On February 17, 2020, Front Yard’s Board of Directors caused the Company to enter into an agreement and plan of merger with BAF Holdings, LLC (“Parent”), a Delaware corporation, and BAF Sub, LLC (“Merger Sub,” and together with Parent, “BAF”). Pursuant to the terms of the Merger Agreement, Front Yard’s stockholders will receive $12.50 in cash for each share of Front Yard common stock they own.
On March 11, 2020, Defendants filed a proxy statement with the United States Securities and Exchange Commission in connection with the Proposed Transaction.

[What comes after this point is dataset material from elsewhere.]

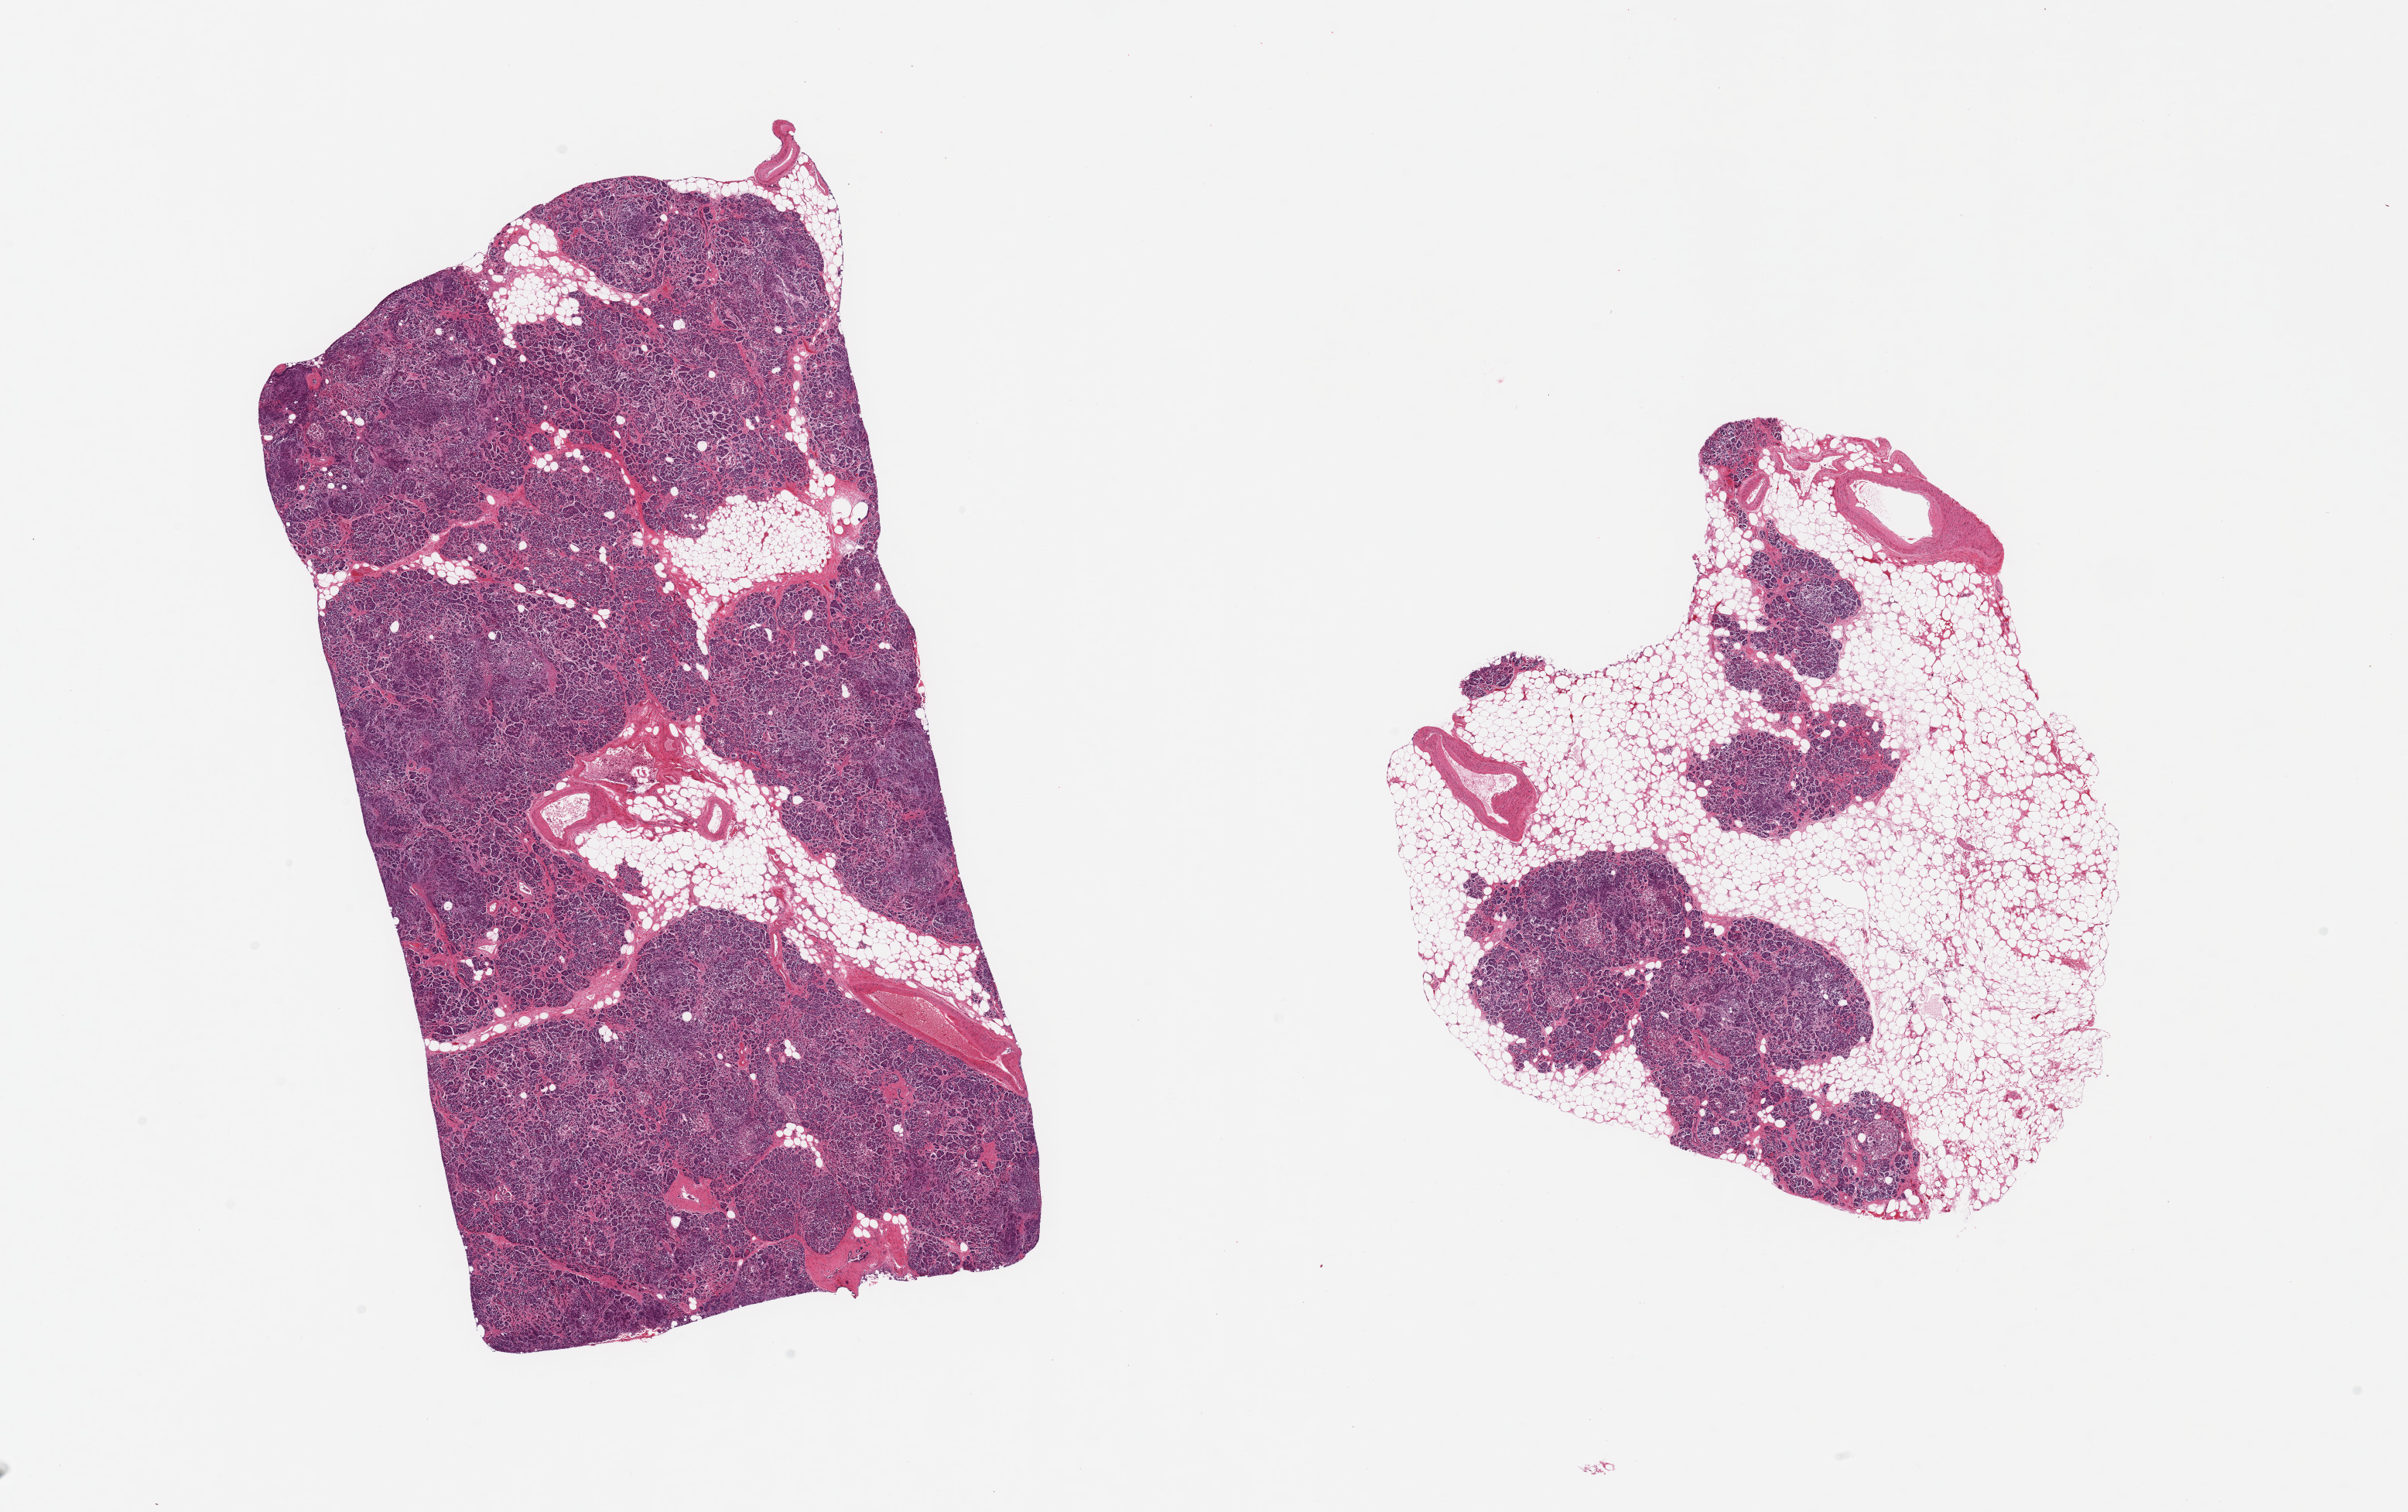
Whole-slide image, H&E stain — whole scanned area (about 24.6 x 15.5 mm) shown as a low-resolution overview, PAXgene-fixed paraffin-embedded (PFPE) section, sampled site (target tissue): pancreas, donor tissue sample.
* review note (as recorded): 2 pieces, moderate-advanced saponification; islets barely visible, advanced degradation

The Complaint alleges that the Proxy Statement omits material information with respect to the Proposed Transaction, which renders the Proxy Statement false and misleading. Specifically, the Complaint alleges the Proxy Statement fails to disclose: (i) all line items used to calculate (a) Rental NOI, (b) Core FFO, (c) AFFO, and (d) free cash flows; (ii) Adjusted EBITDA and all underlying
line items; and (iii) a reconciliation of all non-GAAP to GAAP metrics.
This case was voluntarily dismissed on July 1, 2020.